Бурнашов вышел с подворья. С нижнего конца деревни, нарастая, приближался мерный бой колотушки. Кто-то исправный дозорил в ночь на Ивана Крестителя, присматривал за всеми обавницами, чародейками, не давал им раскуражиться в самое для них развеселое, распотешное время: приглядывал за небом, не тает ли где серебристый след колдуньи, отлетевшей на Лысую гору, принюхивался, не плывет ли откуда запашистый дымок от тайного ведовского варева. Фонарный луч нервно полосовал улицу. По медленному шаркающему ходу, по частому прерывистому дыханью Бурнашов признал Якова Мизгирева. Старик возвращался домой с последнего обхода. Сейчас, напившись чаю, примется он достраивать из спичек церковь, когда-то разрушенную им по молодости лет и скверности нрава. Бурнашов затаился за угол избы, ему не хотелось показываться старику. Но тот, что-то вдруг почуяв, замедлил напротив усадьбы и долго, придирчиво высвечивал каждую затайку просторного имения. Пожил Мизгирев на веку, натворил немало грехов и сейчас особым стариковским чувством чуял человека, застывшего в скраде. Он словно бы слышал сильный сердечный бой схоронившегося подорожника Витьки Чернобесова, который нынче в запале и может свободно пасть в ярость. И чего власть смотрит? – подумал старик. Надо бы спровадить его подале, куда Макар телят не гоняет. «Витьк, эй, Витьк! Сотона, а ну пойди ко мне!» – на всякий случай позвал Мизгирев. Бурнашов даже невольно обернулся, поверив вдруг, что Чернобесов прячется за его спиной. На этот окрик у дома Гришани на столбе вспыхнул фонарь. Мизгирев успокоился, зашаркал далее: из пожарного сарая засвистели, заулюлюкали ему вослед, засмеялись нахально. Старик загрозился, но еще пуще подлил масла в огонь: смятый, отброшенный внезапным воинственным наступлением, но обещая найти управу на шантрапу, Мизгирев отступил, проклиная столь свободное нынешнее время.

Лизанька, услышав у избы чужой голос, не сдержалась, подбежала к окну и, отогнув краешек занавеси, выглянула наружу. Ничего не разглядев, она распахнула сундук, достала длинную ночную сорочку, пахнущую свежестью и синькой, спрятала ее под изголовье, чтобы завтра с утра была под рукою.
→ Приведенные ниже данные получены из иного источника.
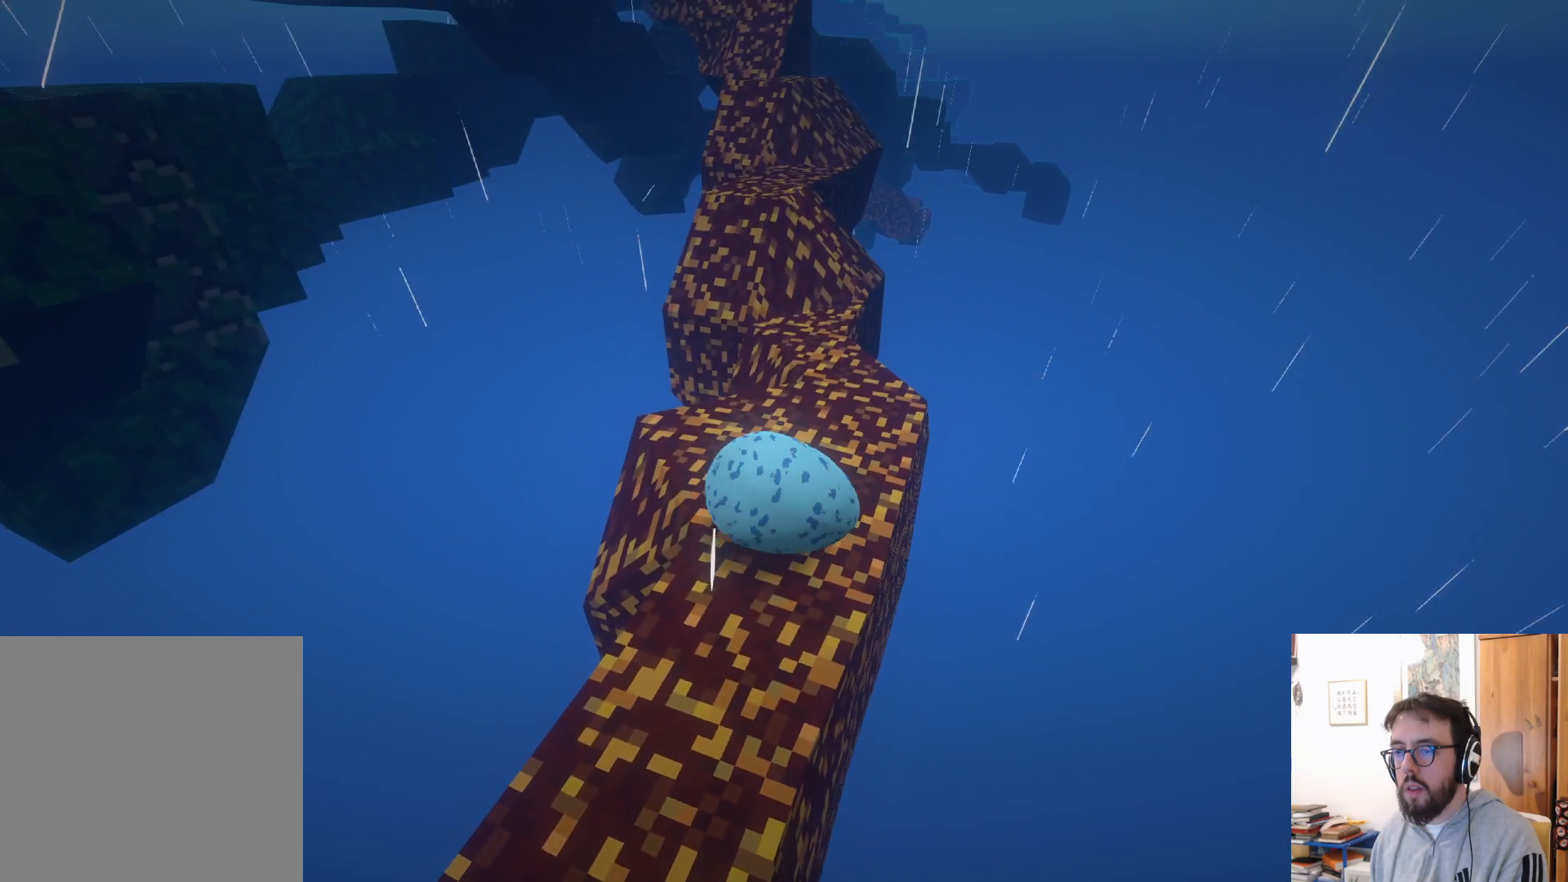
{"buttons": [], "left_stick": "up-right", "right_stick": "center", "events": [[116, "left_stick", "up-right"]]}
Бурнашов вкрадчиво двинулся не песчаной дорогой, но тропкой вдоль домов. Полотняную блузу продувало низовым влажным ветром, по ногам к груди струилось прощальное земное тепло, и вся натура Бурнашова сейчас благодарно отзывалась успокоенной природе, готовой разродиться; забыв недавнее долгое томленье, Алексей Федорович почувствовал себя деревом, неразрывными корнями уходящим в глубинные тверди. Причуда ли это, вот так красться ночью, как забубённый шиш, промышляющий худое? Что за забава босому шататься средь спящей деревни, уподобляясь Якову Мизгиреву? Вспомнив старика, Бурнашов невольно оглянулся: окно бобыля уже тускловато, одиноко просверкивало, и отсюда лампа без абажура, на витом шнуре, казалась особенно обнаженной, сиротской, как зрак, впаянный в черное стекло. Глаз Мизгирева не спал, дозорил за Спасом. Алексей Федорович еще не поравнялся с избою Чернобесова, как вдруг зажегся ночник, звякнуло, распахиваясь, окно: мужик вырос в проеме рамы, жадно и шумно куря, точно узник, случайно добывший табачную скрутку. Виделись его худое мглистое лицо, глубоко западающие щеки, высокая тугая шея и мосластые руки, уцепившиеся за створки окна. Нет, Чернобесов не мотался по деревне, подобно Бурнашову, но и ему, видать, тоже не спалось. Что-то мстительное, торжествующее поначалу щекотнуло Бурнашова, но эта услада была короткой и никлой, как вскрик ночной лесовой птицы. Но и жалеть-то Чернобесова тоже вроде бы нет повода, – подумал Бурнашов; пусть мать родная пожалеет, что вытряхнула на свет такого выродка.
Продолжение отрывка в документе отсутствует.